* **DOCUMENT EXCERPT**:
——————————

The President is committing the US to intervention in Afghanistan that recalls JFK’s attempts to expel communism from Vietnam

LAST UPDATED 4:05 PM, APRIL 3, 2009

The world falls in love with a charismatic young president, his stylish wife, and their charming young children. In the campaign for the presidency he has defeated his Republican opponent in part by charging Republican failure in the war against America's enemies.

In the dawn of his administration this Harvard man musters strategic buttress from America's best and brightest for a decisive escalation by which the foe will be routed. Counter-insurgency will go hand in hand with nation-building. Corruption will be banished and local troops trained to shoulder the burden of the war.

To be sure, there are differences between Jack Kennedy's America in 1961 and Barack Obama's in 2009. At the start of the Sixties the US economy hadn’t crested. It was still on the way up. The mantra was "guns and butter". In 1961 think-tank intellectuals, defeating Vietnamese guerillas in their Top Secret memos to Kennedy and his commanders, invoked Britain's defeat of the Communist insurgency in Malaya, America's victory over the Huks in the Philippines.

——————————

* **COMPLETE THE FOLLOWING**:
a. Revise the article on Obama and Kennedy starting with "LAST UPDATED 4:05" and going on through "of the war.", with "Harvard man" changed to "Yale man".
b. List every country or territory other than the United States that the article on Obama and Kennedy names.

——————————

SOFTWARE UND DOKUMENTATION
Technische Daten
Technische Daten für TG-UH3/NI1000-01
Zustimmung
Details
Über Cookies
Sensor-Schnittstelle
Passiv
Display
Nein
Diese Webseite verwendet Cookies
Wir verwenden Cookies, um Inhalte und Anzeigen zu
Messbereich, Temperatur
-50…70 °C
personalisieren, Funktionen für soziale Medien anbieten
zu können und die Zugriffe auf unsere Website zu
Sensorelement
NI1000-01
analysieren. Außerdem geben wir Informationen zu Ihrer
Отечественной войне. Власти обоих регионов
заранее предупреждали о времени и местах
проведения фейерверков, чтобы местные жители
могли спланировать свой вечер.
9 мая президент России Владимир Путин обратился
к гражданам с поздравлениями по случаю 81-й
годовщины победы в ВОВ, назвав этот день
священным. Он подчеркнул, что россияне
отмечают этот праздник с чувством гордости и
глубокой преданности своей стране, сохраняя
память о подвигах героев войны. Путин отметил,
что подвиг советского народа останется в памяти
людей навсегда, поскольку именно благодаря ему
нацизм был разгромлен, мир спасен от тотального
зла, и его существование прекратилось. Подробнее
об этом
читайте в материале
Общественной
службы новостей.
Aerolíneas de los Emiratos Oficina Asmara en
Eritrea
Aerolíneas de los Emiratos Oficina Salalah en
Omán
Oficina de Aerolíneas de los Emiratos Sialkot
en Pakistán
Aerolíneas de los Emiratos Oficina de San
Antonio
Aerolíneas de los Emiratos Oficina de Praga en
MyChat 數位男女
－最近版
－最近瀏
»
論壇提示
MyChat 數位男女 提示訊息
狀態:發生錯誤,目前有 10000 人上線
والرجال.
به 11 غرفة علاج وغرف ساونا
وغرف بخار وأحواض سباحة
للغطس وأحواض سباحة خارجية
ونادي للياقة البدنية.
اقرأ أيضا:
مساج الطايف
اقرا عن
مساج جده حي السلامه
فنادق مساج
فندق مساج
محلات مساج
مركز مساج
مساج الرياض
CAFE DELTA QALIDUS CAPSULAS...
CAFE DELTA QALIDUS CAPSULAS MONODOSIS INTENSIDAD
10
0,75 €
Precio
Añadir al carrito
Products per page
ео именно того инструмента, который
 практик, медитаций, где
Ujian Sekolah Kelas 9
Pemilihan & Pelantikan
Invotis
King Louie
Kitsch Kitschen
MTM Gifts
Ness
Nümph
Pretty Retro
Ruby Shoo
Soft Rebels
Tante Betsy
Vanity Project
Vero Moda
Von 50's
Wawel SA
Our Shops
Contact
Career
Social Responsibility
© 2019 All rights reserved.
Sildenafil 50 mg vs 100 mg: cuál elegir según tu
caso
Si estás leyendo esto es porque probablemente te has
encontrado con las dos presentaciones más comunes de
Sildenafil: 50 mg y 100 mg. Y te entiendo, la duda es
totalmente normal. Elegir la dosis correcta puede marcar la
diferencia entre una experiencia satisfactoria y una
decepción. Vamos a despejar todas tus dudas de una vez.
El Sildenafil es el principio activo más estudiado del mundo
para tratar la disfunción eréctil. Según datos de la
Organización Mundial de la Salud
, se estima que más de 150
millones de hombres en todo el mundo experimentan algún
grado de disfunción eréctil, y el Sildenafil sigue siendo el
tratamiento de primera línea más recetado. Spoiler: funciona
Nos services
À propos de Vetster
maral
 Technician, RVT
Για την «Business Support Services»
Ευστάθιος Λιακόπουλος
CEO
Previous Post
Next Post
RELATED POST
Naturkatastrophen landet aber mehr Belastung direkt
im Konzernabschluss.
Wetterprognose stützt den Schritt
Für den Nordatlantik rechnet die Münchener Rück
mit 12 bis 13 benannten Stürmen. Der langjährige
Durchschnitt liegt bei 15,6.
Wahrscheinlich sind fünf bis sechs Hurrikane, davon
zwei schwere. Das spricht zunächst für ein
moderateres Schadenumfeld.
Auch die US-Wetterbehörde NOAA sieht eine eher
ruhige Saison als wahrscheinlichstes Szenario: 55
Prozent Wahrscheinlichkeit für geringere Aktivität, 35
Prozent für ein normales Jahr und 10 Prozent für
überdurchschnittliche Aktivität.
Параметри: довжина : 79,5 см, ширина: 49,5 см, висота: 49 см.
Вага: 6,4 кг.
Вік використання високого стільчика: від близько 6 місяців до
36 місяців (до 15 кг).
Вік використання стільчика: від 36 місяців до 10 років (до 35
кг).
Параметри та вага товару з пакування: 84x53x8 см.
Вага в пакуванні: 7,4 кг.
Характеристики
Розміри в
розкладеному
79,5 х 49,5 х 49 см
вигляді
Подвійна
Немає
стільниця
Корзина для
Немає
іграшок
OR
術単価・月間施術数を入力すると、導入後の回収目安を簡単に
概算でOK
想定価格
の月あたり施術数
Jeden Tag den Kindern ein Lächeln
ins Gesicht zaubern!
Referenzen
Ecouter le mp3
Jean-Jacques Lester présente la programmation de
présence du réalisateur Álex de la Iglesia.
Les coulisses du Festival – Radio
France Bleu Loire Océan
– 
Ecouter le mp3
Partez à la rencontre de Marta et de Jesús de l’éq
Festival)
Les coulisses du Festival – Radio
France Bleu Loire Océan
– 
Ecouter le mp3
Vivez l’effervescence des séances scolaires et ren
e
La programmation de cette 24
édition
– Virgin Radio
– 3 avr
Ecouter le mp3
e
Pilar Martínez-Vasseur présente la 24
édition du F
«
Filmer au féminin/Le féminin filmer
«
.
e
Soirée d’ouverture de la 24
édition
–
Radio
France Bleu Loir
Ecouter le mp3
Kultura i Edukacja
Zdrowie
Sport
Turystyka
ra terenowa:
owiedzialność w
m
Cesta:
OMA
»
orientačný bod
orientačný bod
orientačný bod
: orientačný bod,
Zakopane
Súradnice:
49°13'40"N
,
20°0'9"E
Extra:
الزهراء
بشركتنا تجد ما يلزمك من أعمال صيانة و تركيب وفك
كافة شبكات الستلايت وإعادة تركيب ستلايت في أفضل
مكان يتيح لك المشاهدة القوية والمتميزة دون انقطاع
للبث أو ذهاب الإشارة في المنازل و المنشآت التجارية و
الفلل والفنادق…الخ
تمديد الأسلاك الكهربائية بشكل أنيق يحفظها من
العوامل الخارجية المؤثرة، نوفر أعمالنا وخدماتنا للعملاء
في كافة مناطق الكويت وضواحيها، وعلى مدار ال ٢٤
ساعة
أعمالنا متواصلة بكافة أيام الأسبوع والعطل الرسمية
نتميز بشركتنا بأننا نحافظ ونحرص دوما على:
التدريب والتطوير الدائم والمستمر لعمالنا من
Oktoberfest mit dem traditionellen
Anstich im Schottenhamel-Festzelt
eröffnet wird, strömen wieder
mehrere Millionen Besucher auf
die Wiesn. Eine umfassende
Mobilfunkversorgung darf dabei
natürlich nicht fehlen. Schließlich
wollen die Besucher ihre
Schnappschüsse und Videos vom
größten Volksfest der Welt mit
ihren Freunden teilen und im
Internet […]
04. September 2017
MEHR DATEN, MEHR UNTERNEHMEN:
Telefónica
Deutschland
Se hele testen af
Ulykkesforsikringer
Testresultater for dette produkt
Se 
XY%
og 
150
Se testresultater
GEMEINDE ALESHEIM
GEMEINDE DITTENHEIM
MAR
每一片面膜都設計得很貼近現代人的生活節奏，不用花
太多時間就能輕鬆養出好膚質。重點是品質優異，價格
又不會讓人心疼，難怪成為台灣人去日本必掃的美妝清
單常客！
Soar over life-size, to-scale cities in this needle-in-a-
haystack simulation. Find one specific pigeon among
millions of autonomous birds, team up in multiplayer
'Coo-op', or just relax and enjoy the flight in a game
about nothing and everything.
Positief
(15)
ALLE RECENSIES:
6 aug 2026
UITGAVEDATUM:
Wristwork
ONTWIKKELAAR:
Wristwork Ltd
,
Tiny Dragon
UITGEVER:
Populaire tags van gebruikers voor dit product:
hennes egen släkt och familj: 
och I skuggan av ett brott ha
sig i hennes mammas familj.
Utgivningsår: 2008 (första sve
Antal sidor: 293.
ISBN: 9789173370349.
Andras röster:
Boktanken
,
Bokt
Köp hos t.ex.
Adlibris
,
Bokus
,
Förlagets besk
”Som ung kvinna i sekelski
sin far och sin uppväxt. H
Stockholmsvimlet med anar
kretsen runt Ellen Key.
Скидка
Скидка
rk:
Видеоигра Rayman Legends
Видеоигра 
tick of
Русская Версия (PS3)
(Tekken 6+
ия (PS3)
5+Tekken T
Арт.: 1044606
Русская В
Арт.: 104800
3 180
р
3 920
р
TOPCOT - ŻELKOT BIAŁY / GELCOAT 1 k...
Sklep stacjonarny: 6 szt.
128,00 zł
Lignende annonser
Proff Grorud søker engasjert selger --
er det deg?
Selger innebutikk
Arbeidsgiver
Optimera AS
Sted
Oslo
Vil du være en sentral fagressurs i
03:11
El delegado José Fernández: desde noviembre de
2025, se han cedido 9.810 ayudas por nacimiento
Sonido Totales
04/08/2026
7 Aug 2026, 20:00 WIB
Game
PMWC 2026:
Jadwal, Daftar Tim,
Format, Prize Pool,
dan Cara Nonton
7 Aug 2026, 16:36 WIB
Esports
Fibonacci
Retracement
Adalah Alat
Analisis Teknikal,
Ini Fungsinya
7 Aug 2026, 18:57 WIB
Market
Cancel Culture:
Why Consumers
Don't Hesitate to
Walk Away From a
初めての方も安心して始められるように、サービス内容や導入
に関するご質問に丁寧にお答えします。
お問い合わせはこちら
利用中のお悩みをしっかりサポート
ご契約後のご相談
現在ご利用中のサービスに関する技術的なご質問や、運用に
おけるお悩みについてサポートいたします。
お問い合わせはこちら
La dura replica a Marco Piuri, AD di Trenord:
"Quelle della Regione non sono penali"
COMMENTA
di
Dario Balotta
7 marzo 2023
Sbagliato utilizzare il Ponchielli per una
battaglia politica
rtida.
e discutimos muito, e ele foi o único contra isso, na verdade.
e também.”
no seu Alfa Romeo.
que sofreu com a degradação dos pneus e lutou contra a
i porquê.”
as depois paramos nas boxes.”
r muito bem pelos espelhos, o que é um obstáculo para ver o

——————————

* **EXERCISE RESULTS**:
a.
LAST UPDATED 4:05 PM, APRIL 3, 2009

The world falls in love with a charismatic young president, his stylish wife, and their charming young children. In the campaign for the presidency he has defeated his Republican opponent in part by charging Republican failure in the war against America's enemies.

In the dawn of his administration this Yale man musters strategic buttress from America's best and brightest for a decisive escalation by which the foe will be routed. Counter-insurgency will go hand in hand with nation-building. Corruption will be banished and local troops trained to shoulder the burden of the war.

b. Afghanistan, Vietnam, Britain, Malaya, the Philippines